Background: KRAS has long been a major challenge in drug discovery due to its critical role in cancer progression and its reputation as an “undruggable” protein. KRAS mediates downstream signaling pathways through protein-protein interactions, but many of its interaction partners remain unidentified.

Results: We developed a workflow combining computational predictions and experimental validations to identify potential KRAS-interacting proteins based on its known interaction modes. Using experimentally determined KRAS-containing protein complexes, we identified 17 KRAS-interacting motifs. These motifs were employed as queries in our in-house protein-protein interaction prediction tool, PPI-Miner, to search the human protein structure database for similar fragments. Among the 78 predicted potential KRAS-interacting proteins, 10 were selected for experimental validation, including BRAF (a known interacting protein used as a positive control) and KRpep-2d (a peptide that binds KRAS, also serving as a control).

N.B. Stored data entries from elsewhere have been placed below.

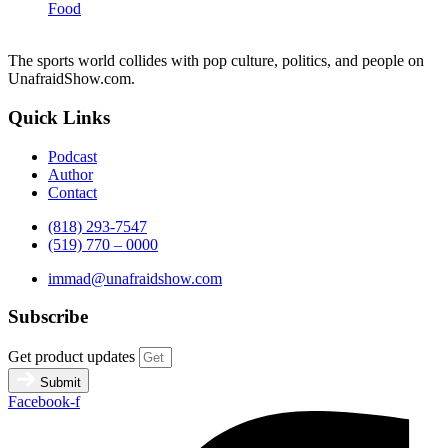
Food
The sports world collides with pop culture, politics, and people on
UnafraidShow.com.
Quick Links
Podcast
Author
Contact
(818) 293-7547
(519) 770 – 0000
immad@unafraidshow.com
Subscribe
Get product updates
Submit
Facebook-f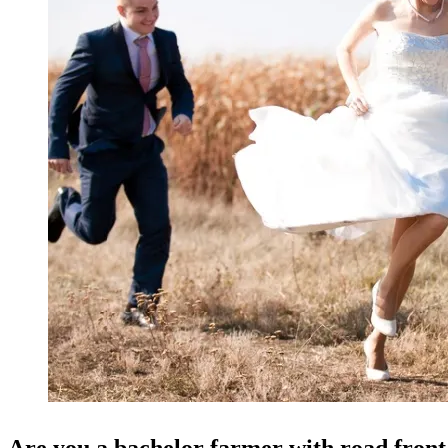
Are you a bachelor farmer with road fron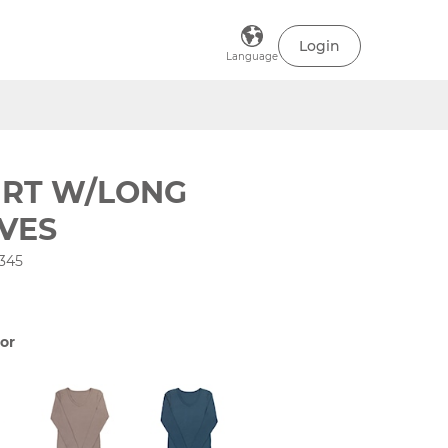
Login
Language
IRT W/LONG
VES
345
or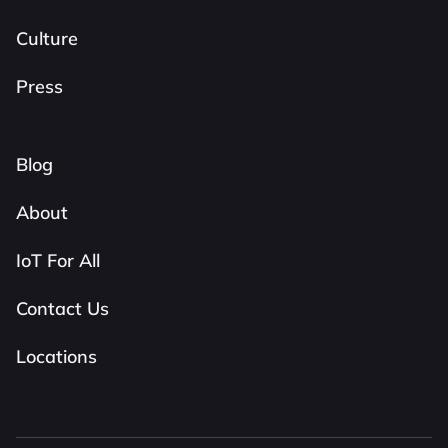
Culture
Press
Blog
About
IoT For All
Contact Us
Locations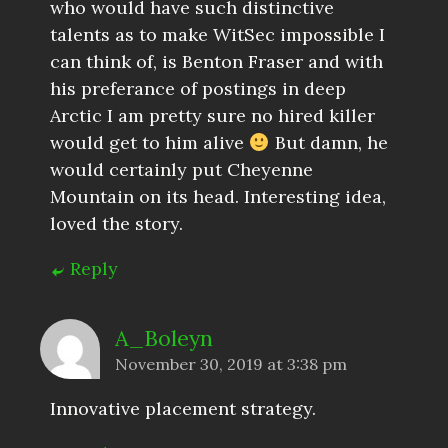
who would have such distinctive
talents as to make WitSec impossible I
can think of, is Benton Fraser and with
his preferance of postings in deep
Arctic I am pretty sure no hired killer
would get to him alive
But damn, he
would certainly put Cheyenne
Mountain on its head. Interesting idea,
loved the story.
Reply
A_Boleyn
November 30, 2019 at 3:38 pm
Innovative placement strategy.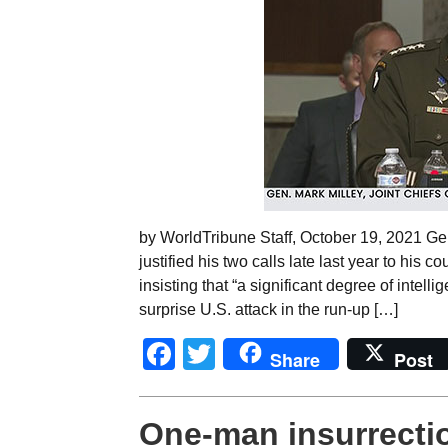
by WorldTribune Staff, October 19, 2021 Gen.
justified his two calls late last year to his 
insisting that “a significant degree of intell
surprise U.S. attack in the run-up […]
Facebook
Twitter
Share
Post
One-man insurrectio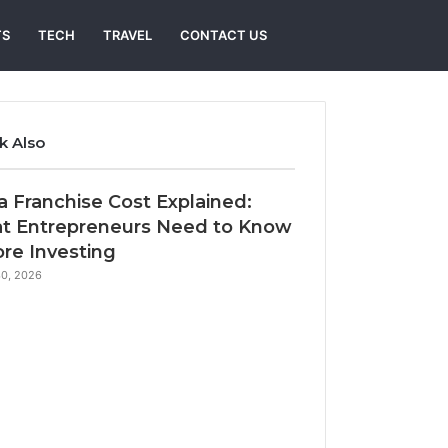
Search
TS
TECH
TRAVEL
CONTACT US
for
k Also
e
 Franchise Cost Explained:
t Entrepreneurs Need to Know
re Investing
0, 2026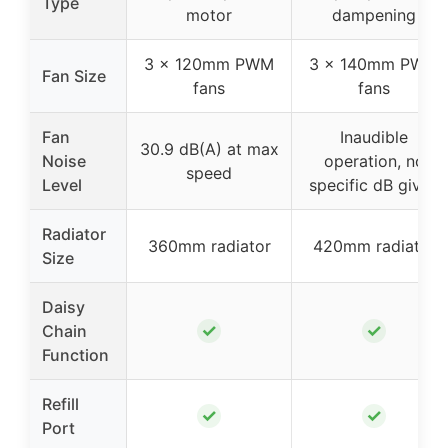
Type
motor
dampening
3 x 120mm PWM
3 x 140mm PWM
Fan Size
fans
fans
Fan
Inaudible
30.9 dB(A) at max
Noise
operation, no
speed
Level
specific dB given
Radiator
360mm radiator
420mm radiator
Size
Daisy
✓
✓
Chain
Function
Refill
✓
✓
Port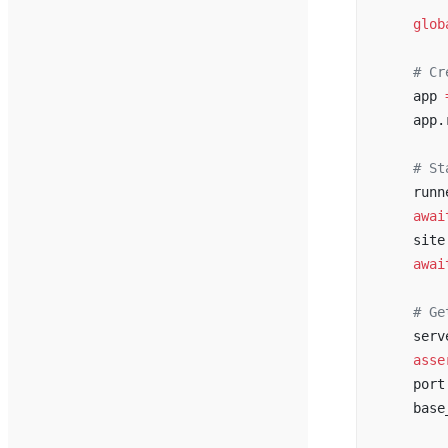
    """
    glob
    # Cr
    app 
    app.
    # St
    runn
    awai
    site
    awai
    # Ge
    serv
    asse
    port
    base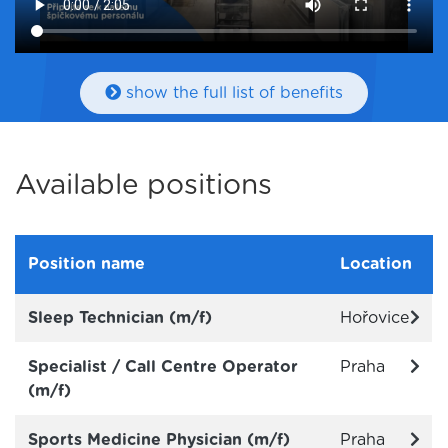
show the full list of benefits
Available positions
Position name
Location
Sleep Technician (m/f)
Hořovice
Specialist / Call Centre Operator
Praha
(m/f)
Sports Medicine Physician (m/f)
Praha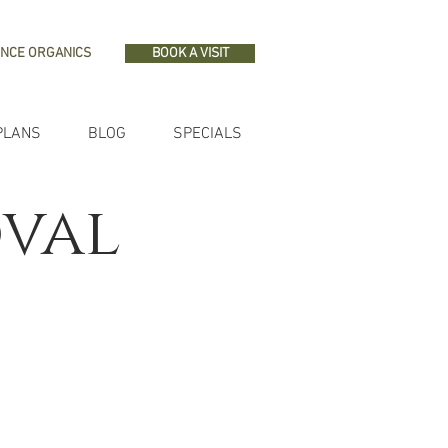
NCE ORGANICS
BOOK A VISIT
PLANS
BLOG
SPECIALS
oval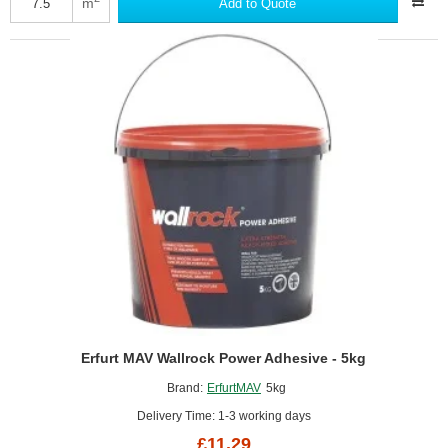
m
Add to Quote
Thermal
Liner
Adhesive
-
5kg
Erfurt MAV Wallrock Power Adhesive - 5kg
Brand:
ErfurtMAV
5kg
Delivery Time: 1-3 working days
£11.29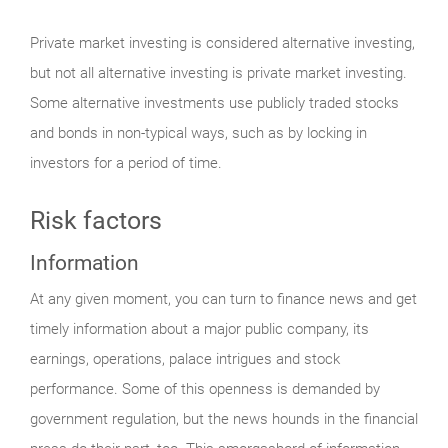
Private market investing is considered alternative investing,
but not all alternative investing is private market investing.
Some alternative investments use publicly traded stocks
and bonds in non-typical ways, such as by locking in
investors for a period of time.
Risk factors
Information
At any given moment, you can turn to finance news and get
timely information about a major public company, its
earnings, operations, palace intrigues and stock
performance. Some of this openness is demanded by
government regulation, but the news hounds in the financial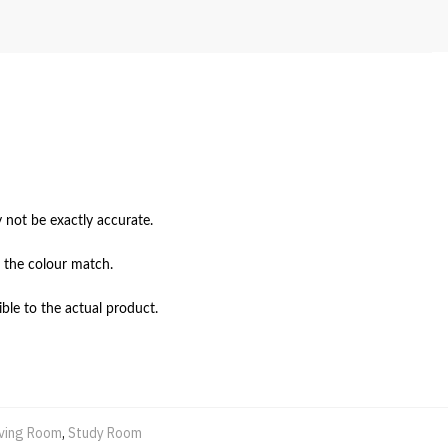
not be exactly accurate.

 the colour match.

ble to the actual product.
iving Room
,
Study Room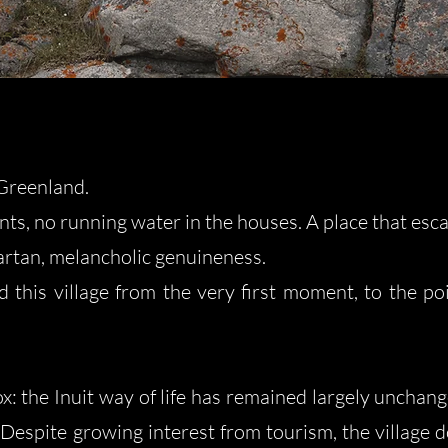
Greenland.​
ts, no running water in the houses. A place that esca
rtan, melancholic genuineness.
ed this village from the very first moment, to the po
x: the Inuit way of life has remained largely unchange
Despite growing interest from tourism, the village do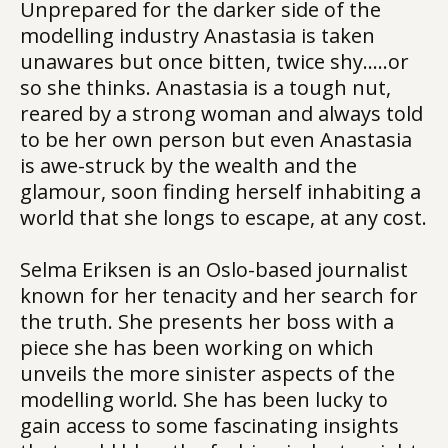
Unprepared for the darker side of the
modelling industry Anastasia is taken
unawares but once bitten, twice shy…..or
so she thinks. Anastasia is a tough nut,
reared by a strong woman and always told
to be her own person but even Anastasia
is awe-struck by the wealth and the
glamour, soon finding herself inhabiting a
world that she longs to escape, at any cost.
Selma Eriksen is an Oslo-based journalist
known for her tenacity and her search for
the truth. She presents her boss with a
piece she has been working on which
unveils the more sinister aspects of the
modelling world. She has been lucky to
gain access to some fascinating insights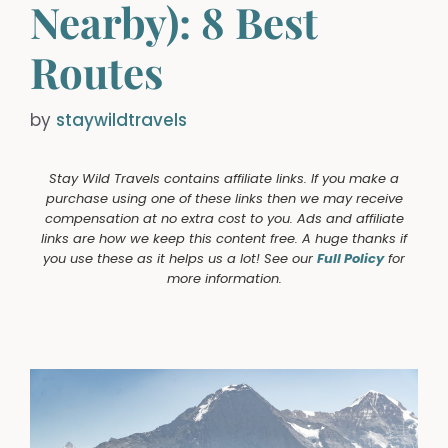
Nearby): 8 Best
Routes
by
staywildtravels
Stay Wild Travels contains affiliate links. If you make a
purchase using one of these links then we may receive
compensation at no extra cost to you. Ads and affiliate
links are how we keep this content free. A huge thanks if
you use these as it helps us a lot! See our
Full Policy
for
more information.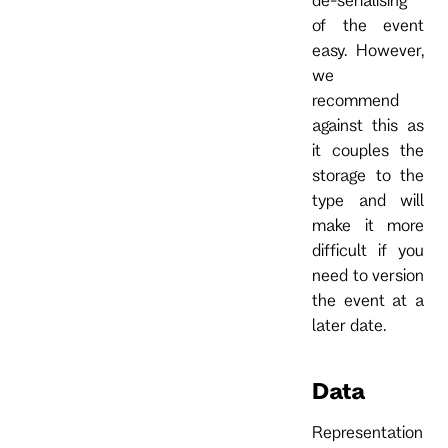
of the event
easy. However,
we
recommend
against this as
it couples the
storage to the
type and will
make it more
difficult if you
need to version
the event at a
later date.
Data
Representation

Biolayer interferometry assays of the predicted motifs revealed that 4 of the 10 proteins exhibited binding affinities to KRAS, with GRB10 showing the strongest interaction. Further validation confirmed the interaction between the GRB10 RA-PH domain and KRAS through immunofluorescence and co-immunoprecipitation experiments.

Conclusions: This study highlights the utility of our workflow in identifying potential KRAS-interacting proteins. These findings enhance our understanding of KRAS-driven tumor mechanisms and provide insights for developing targeted therapeutic strategies.